Set task | Output every line of the following material unchanged and in its original order.

Provided data |

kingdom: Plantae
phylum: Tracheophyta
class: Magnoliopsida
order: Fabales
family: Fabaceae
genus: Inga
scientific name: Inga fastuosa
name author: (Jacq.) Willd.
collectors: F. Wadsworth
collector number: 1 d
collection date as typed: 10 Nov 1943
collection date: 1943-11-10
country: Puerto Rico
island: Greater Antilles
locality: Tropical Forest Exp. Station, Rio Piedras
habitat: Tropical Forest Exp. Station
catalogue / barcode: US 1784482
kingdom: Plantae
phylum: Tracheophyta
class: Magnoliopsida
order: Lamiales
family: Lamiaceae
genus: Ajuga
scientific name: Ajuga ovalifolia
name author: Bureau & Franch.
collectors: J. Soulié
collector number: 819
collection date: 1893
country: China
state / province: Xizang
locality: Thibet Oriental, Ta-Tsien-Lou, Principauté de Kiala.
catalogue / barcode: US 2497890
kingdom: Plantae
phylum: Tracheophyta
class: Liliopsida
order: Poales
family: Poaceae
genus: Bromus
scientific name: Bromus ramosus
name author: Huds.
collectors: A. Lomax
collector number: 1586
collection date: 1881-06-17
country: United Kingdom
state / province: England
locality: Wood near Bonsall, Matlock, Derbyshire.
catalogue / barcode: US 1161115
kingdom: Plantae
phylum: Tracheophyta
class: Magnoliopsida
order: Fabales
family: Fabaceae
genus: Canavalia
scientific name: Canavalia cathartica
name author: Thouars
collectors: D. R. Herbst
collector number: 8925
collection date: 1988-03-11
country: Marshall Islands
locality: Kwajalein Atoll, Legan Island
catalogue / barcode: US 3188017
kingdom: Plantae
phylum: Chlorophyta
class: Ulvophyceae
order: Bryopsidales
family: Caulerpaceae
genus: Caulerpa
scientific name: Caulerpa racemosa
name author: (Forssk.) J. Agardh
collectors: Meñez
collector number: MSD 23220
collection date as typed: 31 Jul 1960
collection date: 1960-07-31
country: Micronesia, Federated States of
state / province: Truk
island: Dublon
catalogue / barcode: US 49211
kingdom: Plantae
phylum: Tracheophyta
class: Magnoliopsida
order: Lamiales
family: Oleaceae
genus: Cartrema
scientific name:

Solution to the exercise |
kingdom: Plantae
phylum: Tracheophyta
class: Magnoliopsida
order: Fabales
family: Fabaceae
genus: Inga
scientific name: Inga fastuosa
name author: (Jacq.) Willd.
collectors: F. Wadsworth
collector number: 1 d
collection date as typed: 10 Nov 1943
collection date: 1943-11-10
country: Puerto Rico
island: Greater Antilles
locality: Tropical Forest Exp. Station, Rio Piedras
habitat: Tropical Forest Exp. Station
catalogue / barcode: US 1784482
kingdom: Plantae
phylum: Tracheophyta
class: Magnoliopsida
order: Lamiales
family: Lamiaceae
genus: Ajuga
scientific name: Ajuga ovalifolia
name author: Bureau & Franch.
collectors: J. Soulié
collector number: 819
collection date: 1893
country: China
state / province: Xizang
locality: Thibet Oriental, Ta-Tsien-Lou, Principauté de Kiala.
catalogue / barcode: US 2497890
kingdom: Plantae
phylum: Tracheophyta
class: Liliopsida
order: Poales
family: Poaceae
genus: Bromus
scientific name: Bromus ramosus
name author: Huds.
collectors: A. Lomax
collector number: 1586
collection date: 1881-06-17
country: United Kingdom
state / province: England
locality: Wood near Bonsall, Matlock, Derbyshire.
catalogue / barcode: US 1161115
kingdom: Plantae
phylum: Tracheophyta
class: Magnoliopsida
order: Fabales
family: Fabaceae
genus: Canavalia
scientific name: Canavalia cathartica
name author: Thouars
collectors: D. R. Herbst
collector number: 8925
collection date: 1988-03-11
country: Marshall Islands
locality: Kwajalein Atoll, Legan Island
catalogue / barcode: US 3188017
kingdom: Plantae
phylum: Chlorophyta
class: Ulvophyceae
order: Bryopsidales
family: Caulerpaceae
genus: Caulerpa
scientific name: Caulerpa racemosa
name author: (Forssk.) J. Agardh
collectors: Meñez
collector number: MSD 23220
collection date as typed: 31 Jul 1960
collection date: 1960-07-31
country: Micronesia, Federated States of
state / province: Truk
island: Dublon
catalogue / barcode: US 49211
kingdom: Plantae
phylum: Tracheophyta
class: Magnoliopsida
order: Lamiales
family: Oleaceae
genus: Cartrema
scientific name:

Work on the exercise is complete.